吴定义杀人案牵扯人员敏感,关系复杂,无论是受害人还是嫌疑人两边都有很强的影响力,这是一个需要慎重评估认真对待的案件和事件。
一个平素并无太多社会关系和闯荡经历的年轻人,能够在全城警察都动员起来而且是有针对性的搜索抓捕情况下,还能在城里优哉游哉的呆上两天,然后轻而易举的跳出包围圈扬长而去,任谁都清楚这里边肯定有猫腻。
关键在于你愿不愿意去动这牵一发动全身的藤。
来了都快一年了,林春鸣并非没有作前期的准备工作,所以沙正阳也认为林春鸣耐性很好,甚至在抓获了吴定义之后,也一样保持了相当隐忍的耐心。
现在条件成熟了,终于动了。
政法系统这一块一直被徐守信视为自己的自留地,徐守信手伸得很长,尤其是在公安这一块上,他更是干预甚多,以至于现任的市公安局局长祁庄的存在感很弱。
作为徐守信的老下属,祁庄虽然不是徐守信一手提拔起来的,但是起码他在晋位市公安局局长时徐守信还是投了赞同票的,二人关系原来也不错。
不过当坐在市公安局局长这个位置上时,徐守信仍然要对市公安局内部的事务指手画脚,这就有些难以让人容忍了。
徐守信能继续指手画脚自然有所仗恃,市公安局内部有他一党人,所以祁庄很多时候还只能捏着鼻子忍了。
徐守信影响力稍微弱一些的这一块在检察院,市检察院检察长邬国季是省检察院下来的干部,本身就对徐守信的作风有些看不惯,对徐守信的乱伸手更是几次扛上,弄得很不愉快。
谭兴志不算是徐守信的铁杆,但是毫无疑问,谭兴志能从龙陵县公安局局长升任市公安局副局长,时任市公安局局长的徐守信是发挥了重要作用的,这其中有什么内情,无人得知。
这个突破点骤然从谭兴志这一线打开,估计要让很多人彻夜难眠了。
下午沙正阳去林春鸣那里汇报无线电厂改制的一些设想时,去的时候,遇见了孟子辉、邬国季从林春鸣办公室离开,而自己离开的时候,又看到了祁庄过来找林春鸣汇报工作。
沙正阳感觉,时机已经成熟了。
林春鸣来宛州之后,虽然在经济工作上动作连连,但是在关键的人事调整上却是基本维持了原状,当然这不代表他对当下的局面满意。

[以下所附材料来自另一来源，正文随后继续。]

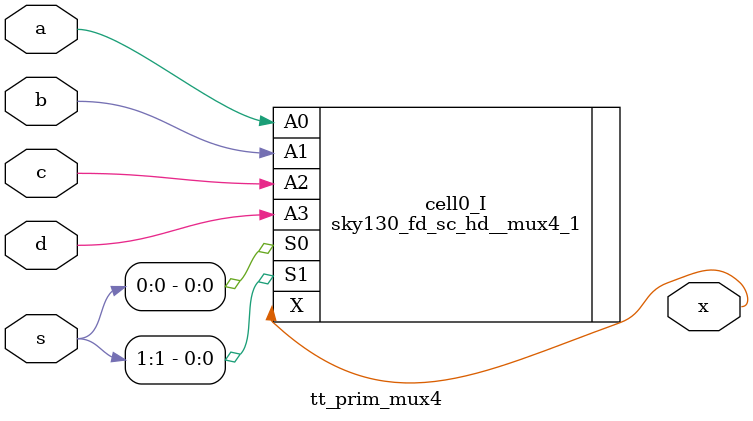
<source format=v>
/*
 * tt_prim_mux4.v
 *
 * TT Primitive
 * Mux4
 *
 * Author: Sylvain Munaut <tnt@246tNt.com>
 */

`default_nettype none

module tt_prim_mux4 (
	input  wire a,
	input  wire b,
	input  wire c,
	input  wire d,
	output wire x,
	input  wire [1:0] s
);

	sky130_fd_sc_hd__mux4_1 cell0_I (
`ifdef WITH_POWER
		.VPWR (1'b1),
		.VGND (1'b0),
		.VPB  (1'b1),
		.VNB  (1'b0),
`endif
		.A0 (a),
		.A1 (b),
		.A2 (c),
		.A3 (d),
		.S0 (s[0]),
		.S1 (s[1]),
		.X  (x)
	);

endmodule // tt_prim_mux4

</source>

事实上沙正阳也多次听到了林春鸣对一些区县和局行部委的工作观念和作风的不满意,但在人事调整上一直未动,除了经开区这个已经无法等下去的地方。
但现在看来,引而不发会逐渐向择机而动转进了。
沙正阳和林春鸣谈起过,一个地方经济的发展其中一项重要保障就是法治建设,法治越昌明的地方,那么该地区经济活力和秩序就会明显高于周边地区,尤其是对外来的投资者吸引力会更大。

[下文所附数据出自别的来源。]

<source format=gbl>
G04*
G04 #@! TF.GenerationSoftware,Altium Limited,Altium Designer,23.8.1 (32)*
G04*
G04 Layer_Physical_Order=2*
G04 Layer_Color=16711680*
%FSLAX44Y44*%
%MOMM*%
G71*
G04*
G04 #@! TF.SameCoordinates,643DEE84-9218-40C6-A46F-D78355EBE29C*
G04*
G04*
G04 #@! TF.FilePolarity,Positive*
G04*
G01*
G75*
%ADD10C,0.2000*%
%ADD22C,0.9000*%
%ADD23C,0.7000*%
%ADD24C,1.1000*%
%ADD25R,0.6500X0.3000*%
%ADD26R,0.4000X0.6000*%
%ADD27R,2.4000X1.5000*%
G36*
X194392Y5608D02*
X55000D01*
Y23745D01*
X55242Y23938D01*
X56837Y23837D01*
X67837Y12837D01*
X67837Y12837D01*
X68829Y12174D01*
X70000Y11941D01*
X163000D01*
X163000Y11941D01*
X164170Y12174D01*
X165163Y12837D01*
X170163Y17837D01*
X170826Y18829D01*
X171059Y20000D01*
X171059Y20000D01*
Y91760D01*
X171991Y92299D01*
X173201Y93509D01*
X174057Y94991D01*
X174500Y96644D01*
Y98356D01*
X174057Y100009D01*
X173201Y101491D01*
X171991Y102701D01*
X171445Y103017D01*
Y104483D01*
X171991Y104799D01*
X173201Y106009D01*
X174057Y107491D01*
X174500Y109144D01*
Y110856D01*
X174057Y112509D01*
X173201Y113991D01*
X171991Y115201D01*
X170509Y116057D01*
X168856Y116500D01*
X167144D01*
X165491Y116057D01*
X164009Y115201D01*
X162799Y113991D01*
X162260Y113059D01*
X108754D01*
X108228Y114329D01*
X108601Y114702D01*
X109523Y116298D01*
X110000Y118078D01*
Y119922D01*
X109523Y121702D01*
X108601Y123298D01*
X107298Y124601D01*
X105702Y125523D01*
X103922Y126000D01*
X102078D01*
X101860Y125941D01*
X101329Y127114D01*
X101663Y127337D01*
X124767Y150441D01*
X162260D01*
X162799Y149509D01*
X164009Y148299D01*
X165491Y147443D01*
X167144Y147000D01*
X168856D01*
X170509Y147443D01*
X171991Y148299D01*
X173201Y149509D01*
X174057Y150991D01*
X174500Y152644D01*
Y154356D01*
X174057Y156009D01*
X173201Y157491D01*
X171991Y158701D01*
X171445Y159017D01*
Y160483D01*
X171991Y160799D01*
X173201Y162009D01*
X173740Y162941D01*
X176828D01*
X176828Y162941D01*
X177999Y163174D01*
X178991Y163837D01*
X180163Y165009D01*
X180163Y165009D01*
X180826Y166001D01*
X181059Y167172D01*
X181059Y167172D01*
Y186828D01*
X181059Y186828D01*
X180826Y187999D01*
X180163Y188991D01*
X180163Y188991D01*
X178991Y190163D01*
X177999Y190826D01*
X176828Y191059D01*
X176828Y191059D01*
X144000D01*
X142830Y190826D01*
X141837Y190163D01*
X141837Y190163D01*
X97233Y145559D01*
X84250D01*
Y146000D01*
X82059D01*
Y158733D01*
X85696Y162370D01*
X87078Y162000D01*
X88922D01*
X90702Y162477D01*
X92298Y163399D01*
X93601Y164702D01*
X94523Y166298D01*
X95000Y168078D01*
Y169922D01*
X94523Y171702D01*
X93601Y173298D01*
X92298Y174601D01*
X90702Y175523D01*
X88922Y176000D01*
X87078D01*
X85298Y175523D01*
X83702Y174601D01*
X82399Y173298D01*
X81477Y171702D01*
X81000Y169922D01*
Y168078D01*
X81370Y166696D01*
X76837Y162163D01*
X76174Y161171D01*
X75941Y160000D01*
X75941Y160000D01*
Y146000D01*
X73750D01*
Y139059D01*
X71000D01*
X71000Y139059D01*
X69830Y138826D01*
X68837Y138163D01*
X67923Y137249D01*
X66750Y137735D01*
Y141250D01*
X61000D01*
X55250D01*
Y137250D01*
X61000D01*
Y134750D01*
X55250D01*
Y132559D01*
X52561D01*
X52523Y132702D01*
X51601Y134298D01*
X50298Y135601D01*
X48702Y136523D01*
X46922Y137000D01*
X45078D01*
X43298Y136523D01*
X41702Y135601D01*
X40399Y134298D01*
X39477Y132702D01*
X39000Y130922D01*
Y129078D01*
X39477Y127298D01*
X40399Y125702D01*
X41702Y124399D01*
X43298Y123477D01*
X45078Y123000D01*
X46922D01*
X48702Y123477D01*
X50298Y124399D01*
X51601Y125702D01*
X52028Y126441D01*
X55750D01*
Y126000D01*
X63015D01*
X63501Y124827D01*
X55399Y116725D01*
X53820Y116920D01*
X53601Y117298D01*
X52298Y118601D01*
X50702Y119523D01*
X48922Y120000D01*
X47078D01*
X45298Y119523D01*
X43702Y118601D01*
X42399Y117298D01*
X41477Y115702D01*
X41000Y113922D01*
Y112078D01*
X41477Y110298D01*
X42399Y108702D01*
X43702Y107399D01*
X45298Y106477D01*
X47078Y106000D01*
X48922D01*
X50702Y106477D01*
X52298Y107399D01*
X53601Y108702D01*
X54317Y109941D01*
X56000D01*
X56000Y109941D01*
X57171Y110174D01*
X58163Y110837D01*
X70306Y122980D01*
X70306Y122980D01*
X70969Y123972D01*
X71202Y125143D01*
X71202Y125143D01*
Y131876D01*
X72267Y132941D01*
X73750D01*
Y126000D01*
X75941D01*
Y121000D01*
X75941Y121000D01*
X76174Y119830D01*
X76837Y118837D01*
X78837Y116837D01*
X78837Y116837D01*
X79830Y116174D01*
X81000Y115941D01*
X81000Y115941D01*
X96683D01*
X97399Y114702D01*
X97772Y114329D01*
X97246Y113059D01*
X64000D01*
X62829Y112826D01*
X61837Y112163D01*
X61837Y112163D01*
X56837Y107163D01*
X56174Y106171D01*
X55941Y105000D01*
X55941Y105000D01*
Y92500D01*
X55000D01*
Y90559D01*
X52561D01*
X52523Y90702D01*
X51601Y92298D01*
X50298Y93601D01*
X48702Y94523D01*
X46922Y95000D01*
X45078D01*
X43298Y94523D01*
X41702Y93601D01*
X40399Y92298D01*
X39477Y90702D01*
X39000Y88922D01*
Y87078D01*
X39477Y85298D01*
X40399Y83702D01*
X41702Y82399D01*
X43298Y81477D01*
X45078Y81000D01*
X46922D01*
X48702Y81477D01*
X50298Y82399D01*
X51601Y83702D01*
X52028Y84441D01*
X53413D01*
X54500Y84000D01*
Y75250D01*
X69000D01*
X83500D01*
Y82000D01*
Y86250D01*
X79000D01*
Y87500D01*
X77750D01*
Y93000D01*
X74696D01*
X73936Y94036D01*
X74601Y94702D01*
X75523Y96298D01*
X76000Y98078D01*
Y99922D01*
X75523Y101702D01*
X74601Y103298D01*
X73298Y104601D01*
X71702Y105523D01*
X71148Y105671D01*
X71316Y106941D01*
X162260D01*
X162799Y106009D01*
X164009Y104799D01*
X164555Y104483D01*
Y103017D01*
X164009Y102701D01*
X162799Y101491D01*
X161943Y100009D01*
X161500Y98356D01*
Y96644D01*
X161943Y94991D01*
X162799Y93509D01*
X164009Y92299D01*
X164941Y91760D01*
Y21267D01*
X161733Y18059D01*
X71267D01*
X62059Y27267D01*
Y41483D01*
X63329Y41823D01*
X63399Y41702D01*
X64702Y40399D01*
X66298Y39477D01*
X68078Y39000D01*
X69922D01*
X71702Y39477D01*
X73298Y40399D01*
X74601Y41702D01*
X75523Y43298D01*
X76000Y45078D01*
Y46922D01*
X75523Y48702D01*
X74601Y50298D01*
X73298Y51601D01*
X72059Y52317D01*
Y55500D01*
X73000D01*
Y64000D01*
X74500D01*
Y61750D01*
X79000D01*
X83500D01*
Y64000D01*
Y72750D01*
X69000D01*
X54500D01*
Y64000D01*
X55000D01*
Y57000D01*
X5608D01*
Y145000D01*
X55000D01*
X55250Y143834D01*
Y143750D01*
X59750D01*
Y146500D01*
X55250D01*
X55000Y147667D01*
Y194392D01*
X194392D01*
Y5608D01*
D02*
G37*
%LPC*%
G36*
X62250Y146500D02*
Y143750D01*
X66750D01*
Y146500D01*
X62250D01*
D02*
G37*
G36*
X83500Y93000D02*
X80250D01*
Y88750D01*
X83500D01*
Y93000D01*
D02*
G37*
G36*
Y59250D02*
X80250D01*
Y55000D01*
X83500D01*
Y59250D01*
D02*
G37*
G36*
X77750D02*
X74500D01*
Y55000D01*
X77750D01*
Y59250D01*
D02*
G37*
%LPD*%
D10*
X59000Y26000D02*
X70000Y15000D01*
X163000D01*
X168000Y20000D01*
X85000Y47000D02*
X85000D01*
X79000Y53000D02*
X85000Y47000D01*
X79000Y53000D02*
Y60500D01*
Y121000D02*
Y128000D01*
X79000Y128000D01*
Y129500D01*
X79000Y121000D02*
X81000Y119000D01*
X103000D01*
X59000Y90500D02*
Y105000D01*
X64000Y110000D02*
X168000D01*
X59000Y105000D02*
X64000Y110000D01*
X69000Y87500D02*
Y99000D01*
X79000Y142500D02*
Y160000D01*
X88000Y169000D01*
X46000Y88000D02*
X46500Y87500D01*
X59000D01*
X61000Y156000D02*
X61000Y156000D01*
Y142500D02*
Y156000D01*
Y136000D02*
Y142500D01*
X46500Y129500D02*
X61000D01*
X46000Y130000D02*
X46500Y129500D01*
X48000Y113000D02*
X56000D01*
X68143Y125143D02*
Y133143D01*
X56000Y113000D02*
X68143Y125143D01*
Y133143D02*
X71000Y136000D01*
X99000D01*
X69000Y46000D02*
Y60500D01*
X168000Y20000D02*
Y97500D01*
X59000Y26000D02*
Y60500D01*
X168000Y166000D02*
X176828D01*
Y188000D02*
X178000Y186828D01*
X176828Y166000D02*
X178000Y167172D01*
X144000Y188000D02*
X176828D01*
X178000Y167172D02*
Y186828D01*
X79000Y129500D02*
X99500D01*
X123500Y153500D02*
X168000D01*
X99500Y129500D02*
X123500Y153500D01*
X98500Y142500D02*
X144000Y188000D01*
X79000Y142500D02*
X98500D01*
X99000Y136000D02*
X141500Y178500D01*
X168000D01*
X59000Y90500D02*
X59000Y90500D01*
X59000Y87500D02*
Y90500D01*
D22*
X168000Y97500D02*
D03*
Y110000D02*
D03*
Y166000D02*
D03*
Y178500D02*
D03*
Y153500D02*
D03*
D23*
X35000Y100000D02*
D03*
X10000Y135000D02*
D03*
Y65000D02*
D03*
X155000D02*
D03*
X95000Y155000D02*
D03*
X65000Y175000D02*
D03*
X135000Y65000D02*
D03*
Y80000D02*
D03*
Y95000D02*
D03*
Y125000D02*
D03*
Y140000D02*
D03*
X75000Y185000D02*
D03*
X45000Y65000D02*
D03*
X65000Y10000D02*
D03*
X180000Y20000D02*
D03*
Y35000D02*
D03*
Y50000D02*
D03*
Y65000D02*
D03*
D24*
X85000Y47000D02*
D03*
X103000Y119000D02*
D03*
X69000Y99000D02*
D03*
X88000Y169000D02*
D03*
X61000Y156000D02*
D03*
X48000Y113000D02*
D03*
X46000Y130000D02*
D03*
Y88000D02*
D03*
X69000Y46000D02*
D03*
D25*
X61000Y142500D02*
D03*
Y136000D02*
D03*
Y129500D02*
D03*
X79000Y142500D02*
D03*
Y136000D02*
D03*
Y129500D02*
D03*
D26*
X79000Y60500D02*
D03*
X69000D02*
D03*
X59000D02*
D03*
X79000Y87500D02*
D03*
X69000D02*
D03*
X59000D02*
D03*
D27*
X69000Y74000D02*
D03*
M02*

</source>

因为很多外来投资者来一个地方最担心的就是遭遇本地或明或暗的各种势力的侵蚀,而解决这些明暗势力对外来投资的侵害,最好的办法就是“严刑峻法”。
这个“严刑峻法”指的是严格法律规范实施以及来保证实施的一支严格素质的政法队伍。
当然,这一点有些理想化了,可以说也很难做到,但是只要坚持这一点,向着这个目标推进,那么再大的投入都是值得的。
政法队伍的建设永远在路上,面对太多的诱惑和长时间浸淫在黑暗面与利益混杂的维度中,要想保持一份清白,必须要有足够的定力,而优厚的待遇和严格的纪律以及严密的监督机制才能让政法干警形成足够的定力。
常磊和姚莉还没有沙正阳那么敏感,毕竟所处的角度不同,但是他们一样能感受到吴定义这一案恐怕会掀起一场不小的波澜。
谭兴志出事,那么会不会牵扯到更多的人,当一个人为了自己的利益而求自保时,恐怕效仿就会纷至沓来,最终的结果就是拔出萝卜带出泥,按下葫芦浮起瓢。
不过对于沙正阳来说,他懒得过问太多,自己的事情还操心不完,哪来那么多精力去考虑其他。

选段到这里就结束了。